• **TEXT PASSAGE**:

○ ○ ○ ○

The mental health impact is severe and under-discussed. A 2023 study published in the Journal of Family Medicine and Primary Care on “Wedding Stress and Mental Health in India” found a direct correlation between wedding-related financial pressure and increased anxiety, depression, and family conflict. Young people, especially women, feel immense pressure to conform, trapped between personal desire and paralyzing social obligation.
The Environmental and Ethical Sin: The Waste of it All
The extravagance creates a grotesque paradox. While the Wazwan is a celebration of abundance, its modern interpretation leads to shocking food wastage. It’s common to see Tramis half-eaten, with delicacies like Gushtaba and Rista discarded. In a world where hunger persists, this waste is ethically indefensible.
Furthermore, the environmental cost of imported flowers, plastic decor, and the carbon footprint of extensive travel for a single event contributes to a larger global problem, standing in stark contrast to Islam’s teachings of stewardship over the Earth.

○ ○ ○ ○

• **EXERCISES**:
- A) List the outcomes that the study in the passage on wedding extravagance linked to wedding-related financial pressure.
- B) Extend the passage on wedding extravagance beyond its last sentence.
The entries come from a separate source.

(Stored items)
○ ○ ○ ○

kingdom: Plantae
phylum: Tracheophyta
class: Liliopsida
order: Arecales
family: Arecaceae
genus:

○ ○ ○ ○

• **ANSWERS BY ITEM NUMBER**:
- A) Anxiety, depression, and family conflict.

- B)
The Quran reminds us of our responsibility: “And do not commit abuse on the earth, spreading corruption.” (Quran 2:60) and “Eat and drink from the provision of Allah, and do not commit abuse on the earth, spreading corruption.” (Quran 2:60). The wanton wastefulness of modern weddings is a form of this “abuse.”
Do These Lavish Dramas Last? The Cracks in the Foundation
The Quiet Rise of Divorce and Marital Discord
If the enormous investment guaranteed lifelong happiness, one might argue it was worth it. Tragically, the opposite seems to be true. Anecdotal evidence from family court lawyers and counselors in Kashmir points to a slow but steady rise in divorce rates, particularly among urban, affluent couples who had lavish weddings.
Why? The focus on the wedding completely overshadows the marriage.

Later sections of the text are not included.